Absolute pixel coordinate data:
═══

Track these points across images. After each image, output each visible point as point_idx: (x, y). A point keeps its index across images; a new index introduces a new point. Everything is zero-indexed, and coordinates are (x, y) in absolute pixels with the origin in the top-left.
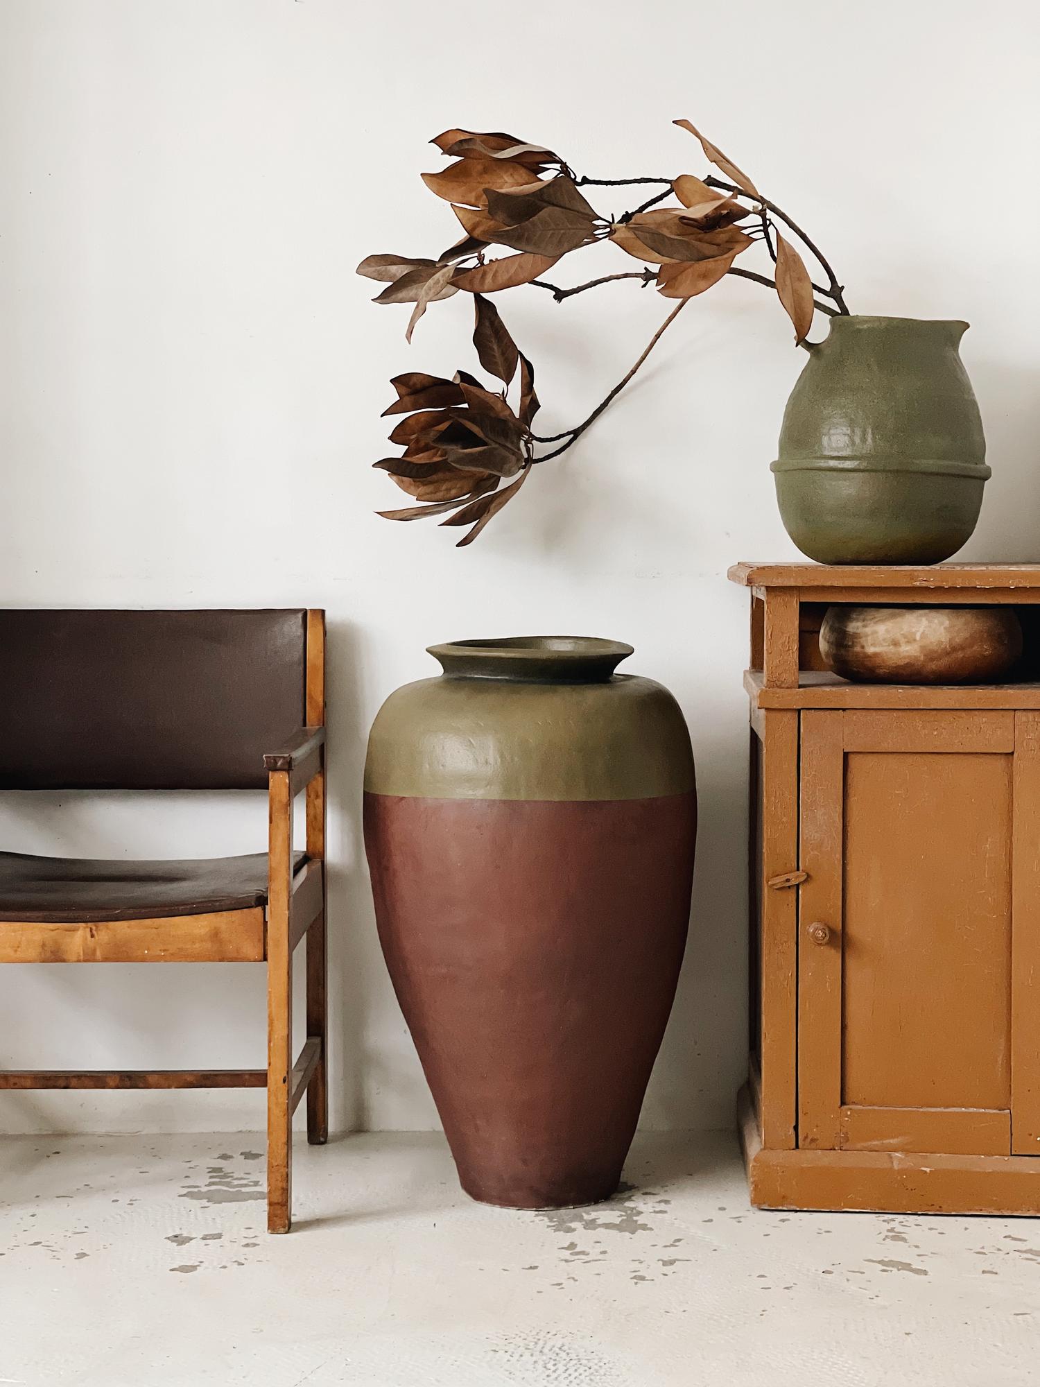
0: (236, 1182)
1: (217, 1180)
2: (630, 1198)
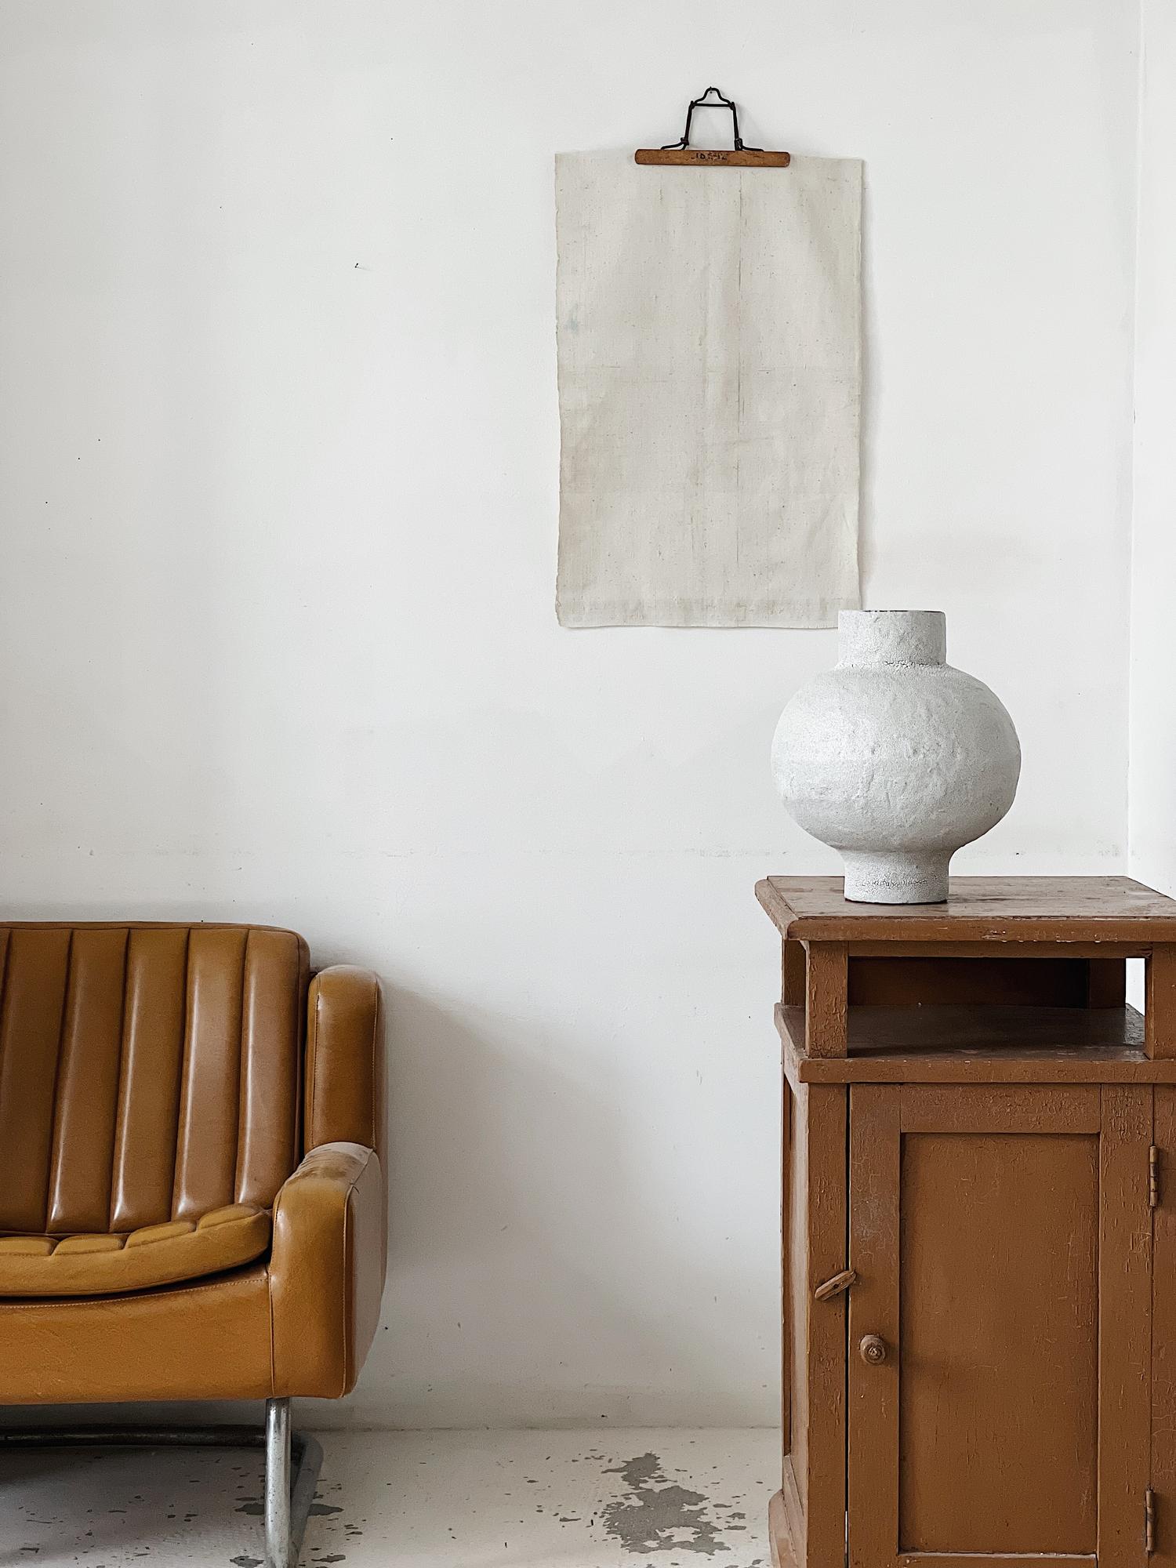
2: (701, 1512)
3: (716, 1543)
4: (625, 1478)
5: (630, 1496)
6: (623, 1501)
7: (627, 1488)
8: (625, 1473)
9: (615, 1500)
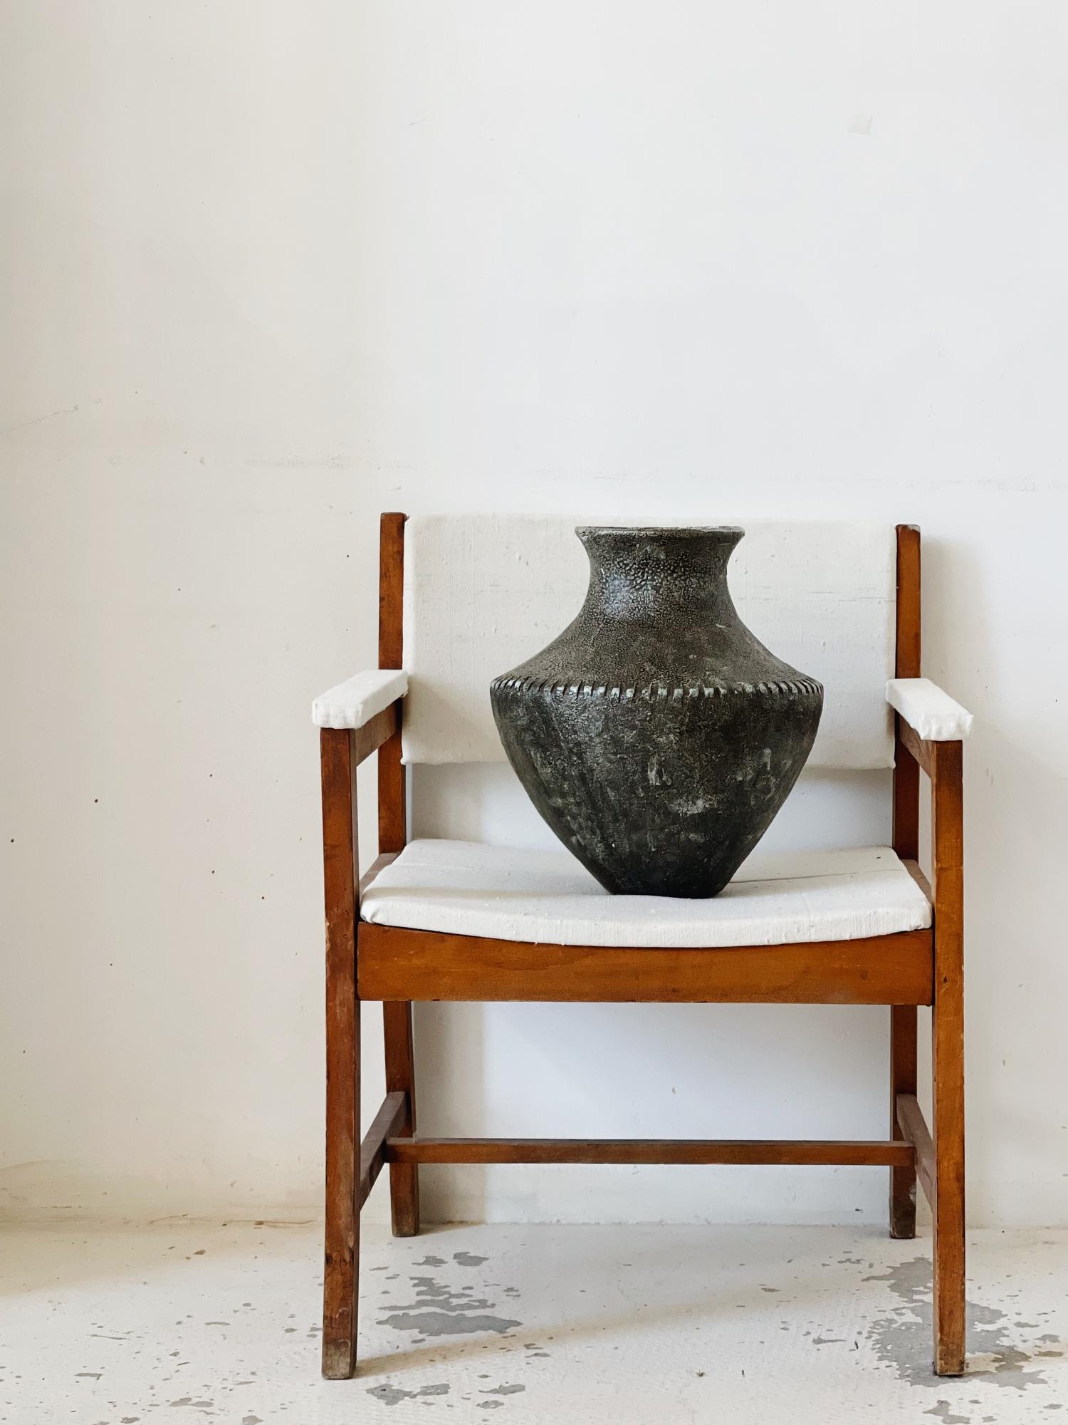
0: (454, 1301)
1: (429, 1298)
2: (1000, 1333)
3: (1024, 1373)
4: (893, 1288)
5: (903, 1311)
6: (895, 1317)
7: (897, 1300)
8: (893, 1281)
9: (884, 1316)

═══

Give back exactly the lines running from the one that contains "2: (630, 1198)" to the end of the records, including both of those lines and excluding every picture.

2: (630, 1198)
2: (701, 1512)
3: (716, 1543)
4: (625, 1478)
5: (630, 1496)
6: (623, 1501)
7: (627, 1488)
8: (625, 1473)
9: (615, 1500)
0: (454, 1301)
1: (429, 1298)
2: (1000, 1333)
3: (1024, 1373)
4: (893, 1288)
5: (903, 1311)
6: (895, 1317)
7: (897, 1300)
8: (893, 1281)
9: (884, 1316)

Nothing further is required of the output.